Government agencies rely on hundreds of systems of record, most of which must routinely interact with growing stores of data in various repositories, both on site and in the cloud. Despite these challenges, agencies must be able to remain efficient, citizen-centric and mission-ready.

So how can agencies find, access and unlock the data they need to support the mission without compromising security? The key is enabling enterprise data integration, using APIs as standard building blocks. With this approach, agencies will run more efficiently, innovate independently without having to change the entire call stack with each new release of the underlying system of record, and generally drive reuse across disparate sets of groups and individuals, all while enforcing zero trust access.

Getting to this point requires achieving three pillars:

Pillar One: Declarative connectivity to all data sources

Without connectivity to all data sources, agencies can’t get much done. That’s why evaluating any platform should include understanding what type of connectors are provided. If these connectors are reusable, enabling APIs to connect multiple systems and applications, even better. Evaluating connectivity also should involve examining how dependencies are managed, along with the ability to expose data sources. That continuum of capabilities gets to the heart of connectivity.

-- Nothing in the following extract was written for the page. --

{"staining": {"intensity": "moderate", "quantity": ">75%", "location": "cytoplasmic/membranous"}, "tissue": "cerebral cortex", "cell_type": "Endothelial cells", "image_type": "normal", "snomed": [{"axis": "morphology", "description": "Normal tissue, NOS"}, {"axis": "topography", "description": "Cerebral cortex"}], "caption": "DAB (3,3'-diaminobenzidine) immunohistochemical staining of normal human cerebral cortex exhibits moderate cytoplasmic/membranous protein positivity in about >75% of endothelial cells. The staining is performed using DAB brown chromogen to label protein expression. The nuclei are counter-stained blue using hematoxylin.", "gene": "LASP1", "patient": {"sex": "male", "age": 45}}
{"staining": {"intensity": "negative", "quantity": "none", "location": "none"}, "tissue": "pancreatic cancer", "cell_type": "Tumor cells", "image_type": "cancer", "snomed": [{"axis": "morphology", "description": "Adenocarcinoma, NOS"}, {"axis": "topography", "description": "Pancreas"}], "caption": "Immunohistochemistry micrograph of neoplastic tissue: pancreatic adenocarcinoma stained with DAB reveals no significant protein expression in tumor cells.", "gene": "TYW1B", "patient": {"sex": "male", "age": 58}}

Pillar Two: The ability to orchestrate data over multiple channels

It’s critical to be able to support multi-channel access to data under different contexts without having to duplicate the business logic. And because data flows in all directions, your data service platform also should be able to support real-time as well as event-based and batch-oriented flows. It should also embrace data virtualization—being able to separate where data is housed from how it is visualized or used, change the location of the network topology for a service without having to update any of the underlying clients accessing that data. The platform also should be able to keep multiple systems of record in sync and orchestrate events across systems of record.

Pillar 3: Security controls that enable zero trust

The ability to demonstrate full control of data in flight, standardize encryption, provide role-based access and single sign-on, and comply with applicable security requirements are all critical to achieving and maintaining zero trust.